Biomasse-énergie : le marché s’organise
LE DEUXIEME APPEL à projets du gouvernement pour la production d’électricité à partir de biomasse sera lancé au début de l’été, avec semble-t-il de «bonnes avancées» quant aux prix d’achat de l’électricité par EDF, a déclaré Claude Roy, revenant d’une réunion à Matignon. Dès cette année, des opérateurs industriels énergéticiens et spécialistes de l’environnement (Dalkia, Veolia, Bouygues, Elyo,…) seront prêts à passer des contrats d’achats de biomasse contenant le maximum de matière sèche à la tonne.
Un débouché pour des céréales de moindre qualité technologique
En attendant l’essor des cultures de taillis à courte rotation, ce sera surtout des céréales fourragères (blé, orge, triticale, seigle, sorgho) qui seront cultivées dans l’optique du rendement, et non de la qualité alimentaire. On prendra la plante entière, paille et grain. «Pas la peine de produire des grains à haute teneur en protéine, puisqu’on brûle la protéine». Donc, moins d’engrais azotés, de traitements, d’heures de travail aux champs que pour une production alimentaire. Les variétés les moins qualitatives, comme le foin, pourront convenir.
Lorsque les cultures de taillis seront en place, chaque hectare pourra générer 800 E de chiffre d’affaires au producteur. A cela s’ajoute la valorisation des tonnes de CO2 évitées, soit 400 E. Si l’opérateur reverse la moitié de cette somme à l’agriculteur, soit 200 E, ce dernier peut espérer une recette de 1.000 E/ha, selon Claude Roy. «N’oubliez pas de signer le contrat de CO2», a-t-il lancé. Le CO2 fait l’objet d’un marché des quotas en Europe, avec un prix de l’ordre de 20 E/t évitée, qui s’applique aux industries fortement consommatrices d’énergie.
Des opérateurs dubitatifs quant à l’impact sur les prix
L’intervention du coordinateur interministériel pour la biomasse a provoqué des remous dans l’auditoire.
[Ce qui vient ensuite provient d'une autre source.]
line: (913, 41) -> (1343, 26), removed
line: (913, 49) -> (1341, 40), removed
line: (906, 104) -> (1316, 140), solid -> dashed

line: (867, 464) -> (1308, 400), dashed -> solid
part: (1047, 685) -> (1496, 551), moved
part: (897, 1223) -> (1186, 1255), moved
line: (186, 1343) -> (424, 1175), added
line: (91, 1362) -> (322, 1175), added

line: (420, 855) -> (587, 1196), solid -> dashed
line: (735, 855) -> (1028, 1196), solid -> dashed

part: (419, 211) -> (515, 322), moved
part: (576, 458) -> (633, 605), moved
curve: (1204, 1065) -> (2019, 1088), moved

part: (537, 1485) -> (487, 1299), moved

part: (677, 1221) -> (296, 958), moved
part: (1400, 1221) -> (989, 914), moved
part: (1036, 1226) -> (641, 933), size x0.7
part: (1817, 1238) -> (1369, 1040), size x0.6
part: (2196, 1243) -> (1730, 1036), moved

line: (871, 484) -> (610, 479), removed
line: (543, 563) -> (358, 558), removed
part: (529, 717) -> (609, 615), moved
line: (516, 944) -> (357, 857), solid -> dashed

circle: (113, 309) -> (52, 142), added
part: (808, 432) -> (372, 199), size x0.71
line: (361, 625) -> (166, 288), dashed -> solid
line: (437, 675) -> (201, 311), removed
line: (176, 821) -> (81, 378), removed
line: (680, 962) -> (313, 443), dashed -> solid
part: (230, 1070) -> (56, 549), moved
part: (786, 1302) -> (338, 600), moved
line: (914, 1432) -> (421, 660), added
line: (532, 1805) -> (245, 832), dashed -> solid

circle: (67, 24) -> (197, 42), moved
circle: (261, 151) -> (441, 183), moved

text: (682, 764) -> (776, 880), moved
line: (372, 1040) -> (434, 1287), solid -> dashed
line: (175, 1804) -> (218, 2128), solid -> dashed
Les producteurs et leurs représentants, même dans les chambres d’agriculture, sont sceptiques devant les annonces d’embellie sur les marchés des matières premières. Beaucoup d’entre eux pensent que l’émergence d’une industrie de la biomasse-énergie risque de se faire à partir des matières premières les moins chères produites dans le monde, dans les pays à bas salaires. Mais Claude Roy a réitéré sa conviction : les prix des matières premières augmenteront car il faudra à la fois produire pour les besoins énergétiques et alimentaires d’une population de 9 Mds d’habitants en 2040. Les prix des terres continueront à augmenter et tant l’OMC que la Pac ne tiennent pas compte de ces évolutions. Selon lui, «la Pac a vingt ans de retard. Nous sommes dans une économie mono-marché et malthusienne. Or nous allons vers une économie pluri-marchés et anti-malthusienne».
La cellulose ouvre des marchés multiples : énergie, chimie, matériaux, et parmi ceux-ci, il sera rentable de remplacer l’acier et l’aluminium par des matériaux composites à partir de végétaux, quand le baril dépassera les 100 $, selon Claude Roy. Le potentiel de biomasse-énergie, de 11 Mt équivalent-pétrole en 2005 est, selon lui, prévu à 15 Mt en 2015, 30 Mt en 2030, 40 Mt en 2040.